Елизавета Федоровна уже давно была готова к такому повороту событий. В небольшой шкатулке лежали Евангелие, документы, деньги, наиболее дорогие для нее семейные реликвии, карандаши и краски, листы чистой бумаги...

— Матушка Великая, одну я тебя не отпущу, — категорично заявила Варвара, торопливо, но аккуратно укладывая в саквояж вещи настоятельницы. — Хоть убей меня — не отпущу.

— Ну что за страсти такие ты выдумываешь, Варварушка, — стараясь быть спокойной, улыбнулась Елизавета Федоровна. — Я всегда была и буду тебе рада, милая. Только знай, что на смерть меня везут... Не раскаешься?

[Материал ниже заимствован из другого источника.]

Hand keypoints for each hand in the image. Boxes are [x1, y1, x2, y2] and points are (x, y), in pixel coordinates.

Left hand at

Келейница с упреком взглянула на Елизавету Федоровну и не ответила, давая понять, что вопрос этот совершенно излишний. Она только сосредоточеннее захлопотала над саквояжем, что-то бубня себе под нос. Вдруг прекратила работу и подошла к Елизавете Федоровне:

— Матушка Великая, дозволь поехать с нами еще сестре Екатерине...

— Екатерине Янышевой?

— Да-да! Янышевой... Дозволишь? Ведь солдат тебе сказал, что двух помощниц можешь взять с собой.

Елизавета Федоровна покачала головой, шутливо погрозив келейнице пальцем:

— Ох, и проворная же ты у меня, Варварушка! И когда только все успеваешь? Я не против Екатерины, но только если она согласна по доброй воле. Принуждать я никого не буду. Мало-помалу мы с тобой и вдвоем бы управились.

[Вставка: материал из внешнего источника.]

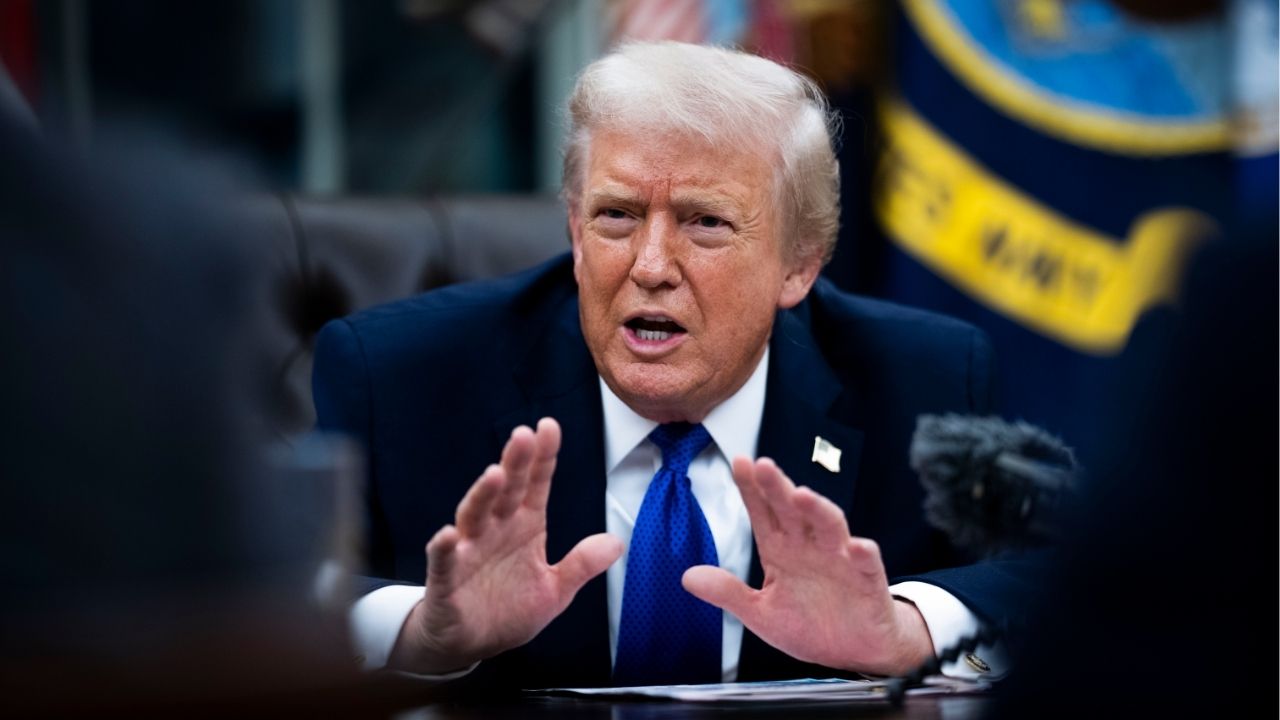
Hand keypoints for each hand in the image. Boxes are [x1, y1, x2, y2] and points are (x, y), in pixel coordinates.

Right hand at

— Так мы с ней уже сговорились. Она сама изъявила желание и просила замолвить за нее перед тобой. Поди, собралась уже...

Открыв дверь келии, Елизавета Федоровна ахнула, узел с вещами выпал у нее из рук: перед ней выстроились, пожалуй, все сестры, которые находились в это время в обители. Опустив голову и нервно теребя свою окладистую бороду, впереди всех стоял отец Митрофан.

— Прощайте, милые мои, — тихо проговорила Великая княгиня. — На том свете свидимся. Благодарю всех вас за доброту и верность. И благословляю на исправное продолжение нашего богоугодного дела, коему отдано нами без малого десять лет. А вас, сестра Валентина, и вас, отец Митрофан, благословляю блюсти обитель, пока сие будет возможно. Христос Воскресе!

Подойдя с Варварой и Екатериной к машине, Елизавета Федоровна перекрестилась на купола Покровского храма, осенив всех провожающих крестным знамением. Что тут началось! Сестры зарыдали в голос. Многие бросились вслед за тронувшейся машиной, падали на дорогу, поднимались и снова бежали...

Узнав об аресте Великой княгини, Патриарх Тихон несколько дней стучался в различные правительственные кабинеты, пытаясь добиться ее освобождения. Но просьбы главы Русской Православной Церкви остались неуслышанными: весь род Романовых, царствующий в России более трехсот лет, был обречен.